Not so waterproof after all as you can see. I pulled up some of the wire, got a new box, mounted it above ground on a 2×4 with conduit protecting the wires, and now it practically blends in with the flower bed. Again – halfer job to begin with led to a whole lot of problems. Fixing it the right way yielded much nicer results, and the breaker hasn’t tripped since.

End of story? Hardly.

A month ago, we noticed the lights at the end of the driveway were out. Again. The breaker wasn’t tripping, and the ground fault wasn’t tripping, so I was dumbfounded. I looked at everything I could until finally I narrowed it down to being a problem under ground within 10 feet of the breaker box.

Strange.

I disconnected the wire and began to pull it up until this little gem came into my view.

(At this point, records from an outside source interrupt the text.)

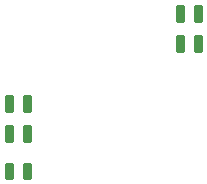
<source format=gbr>
G04 Generated by Ultiboard 13.0 *
%FSLAX25Y25*%
%MOIN*%

%ADD10C,0.00001*%
%ADD11R,0.01084X0.04168*%
%ADD12C,0.01666*%


G04 ColorRGB 009966 for the following layer *
%LNPaste Mask Bottom*%
%LPD*%
G54D10*
G54D11*
X24750Y85000D03*
X18750Y85000D03*
X18750Y62500D03*
X24750Y62500D03*
X18750Y75000D03*
X24750Y75000D03*
X81750Y105000D03*
X75750Y105000D03*
X81750Y115000D03*
X75750Y115000D03*
G54D12*
X24208Y82916D02*
X25292Y82916D01*
X25292Y87084D01*
X24208Y87084D01*
X24208Y82916D01*D02*
X18208Y82916D02*
X19292Y82916D01*
X19292Y87084D01*
X18208Y87084D01*
X18208Y82916D01*D02*
X18208Y60416D02*
X19292Y60416D01*
X19292Y64584D01*
X18208Y64584D01*
X18208Y60416D01*D02*
X24208Y60416D02*
X25292Y60416D01*
X25292Y64584D01*
X24208Y64584D01*
X24208Y60416D01*D02*
X18208Y72916D02*
X19292Y72916D01*
X19292Y77084D01*
X18208Y77084D01*
X18208Y72916D01*D02*
X24208Y72916D02*
X25292Y72916D01*
X25292Y77084D01*
X24208Y77084D01*
X24208Y72916D01*D02*
X81208Y102916D02*
X82292Y102916D01*
X82292Y107084D01*
X81208Y107084D01*
X81208Y102916D01*D02*
X75208Y102916D02*
X76292Y102916D01*
X76292Y107084D01*
X75208Y107084D01*
X75208Y102916D01*D02*
X81208Y112916D02*
X82292Y112916D01*
X82292Y117084D01*
X81208Y117084D01*
X81208Y112916D01*D02*
X75208Y112916D02*
X76292Y112916D01*
X76292Y117084D01*
X75208Y117084D01*
X75208Y112916D01*D02*

M02*

</source>
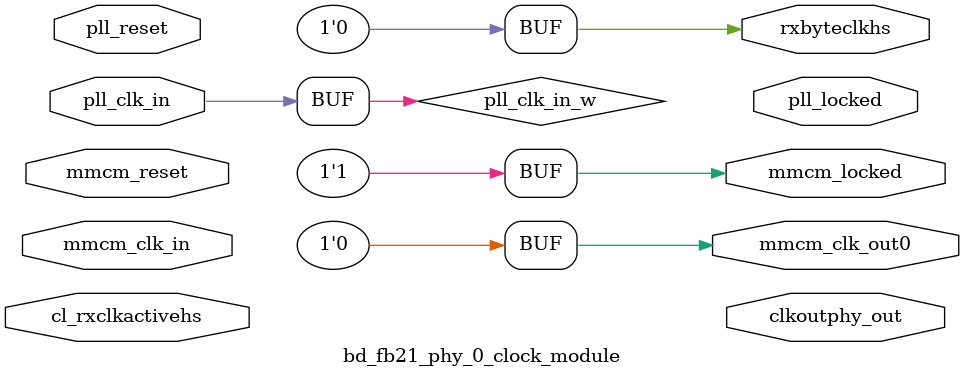
<source format=v>

`timescale 1ps/1ps

(* DowngradeIPIdentifiedWarnings="yes" *)
module bd_fb21_phy_0_clock_module
#(
   parameter C_DPHY_LANES = 2,
   parameter MTBF_SYNC_STAGES = 3,
   parameter C_HS_LINE_RATE = 1000,
   parameter C_STABLE_CLK_PERIOD = 10,
   parameter C_TXPLL_CLKIN_PERIOD = 8.0,
   parameter EN_DPHY_IO = 1
   )
   (
       input               mmcm_clk_in,
       output              mmcm_clk_out0,
       input               cl_rxclkactivehs,
       output              rxbyteclkhs,
       input               pll_clk_in,
       output              clkoutphy_out,
       output              pll_locked,
       input               pll_reset,
       output              mmcm_locked,
       input               mmcm_reset
   );

   wire               pll_clk_in_w;
   wire               pll_locked_w;
   wire               pll_locked_sync;
   reg                clkoutphy_en;
   reg  [7:0]         clkoutphy_en_cntr;


assign  rxbyteclkhs   = 1'b0;
assign  mmcm_locked   = 1'b1;
assign  mmcm_clk_out0 = 1'b0;
assign  pll_clk_in_w  = pll_clk_in;

   //TXPLL Attributes for 1500 MHz CLKOUTPHY
   localparam  C_TXPLL_CLKIN_PERIOD_T   = 5.000;
   localparam  C_TXPLL_CLKOUTPHY_MODE   = "VCO";
   localparam  C_PLL_DIVCLK_DIVIDE      = 2;
   localparam  C_TXPLL_CLKFBOUT_MULT    = 15;
   localparam  C_TXPLL_CLKOUT0_DIVIDE   = 8;
   localparam  C_TXPLL_CLKOUT1_DIVIDE   = 8;

// This below logic will not get generated for Design (i.e. It will be
// generated for Exdes)
// As this module itself will not get generated if support level is 0
// This module is being used for Exdes So below logic has to be there

// ONLY FOR VERSAL 
//
// This below logic will not get generated for Design (i.e. It will be
// generated for Exdes)
// As this module itself will not get generated if support level is 0
// This module is being used for Exdes So below logic has to be there

endmodule


</source>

Yes, that’s electrical tape wrapped around the underground wire. And no, I didn’t do that. Now, while I fully admit that my attempt at burying the junction box was foolish, ill-advised, and simply wrong to do, at least I made an effort to prevent water from entering the live wires. Some idiot, however, must have nicked my wire and then taped it over, buried it, and called it a day.

I was furious.

To confirm my suspicions, I brushed off the dirt, kept it above ground and then flipped the breaker back on.

BOOM.

I don’t mean ‘pop’ or ‘zap’. I mean BOOM. A huge flash of light came right from the taped area, the breaker tripped, and the next thing I realize is that I needed clean pants.

Ok, not really, but the boom was real.

After first blaming the contractors who installed the wire, I eventually remembered that our electrical problems arose when the sprinkler system installers were doing their work. It doesn’t really matter at this point, but it’s my theory that they nicked it while digging their trenches in the flower bed, covered it up, and didn’t tell me about it. Meanwhile, as they tested and saturated the ground over and over, they kept shorting it out through the tape, thus tripping the breaker. I dug up and fixed my effort at the driveway, but it only fixed half the actual problem. Now I’m fixing it all the right way, and hopefully this won’t yield another blog post in the future.

So, kids, what’s the moral of today’s story? Do things right the first time. Take pride in your work. Don’t do things half way; otherwise you end up with a whole lotta problem. Don’t go against the advice of dozens of electricians online and think you can outsmart them by burying a junction box. (Seriously, who does that?)

Oh, and wash your hands before dinner and brush your teeth before bed. Ok, so those were actually for my kids…

2 Comments:

  1. So glad not doing things “half a**” stuck with you and your brother! Better not to do it at all!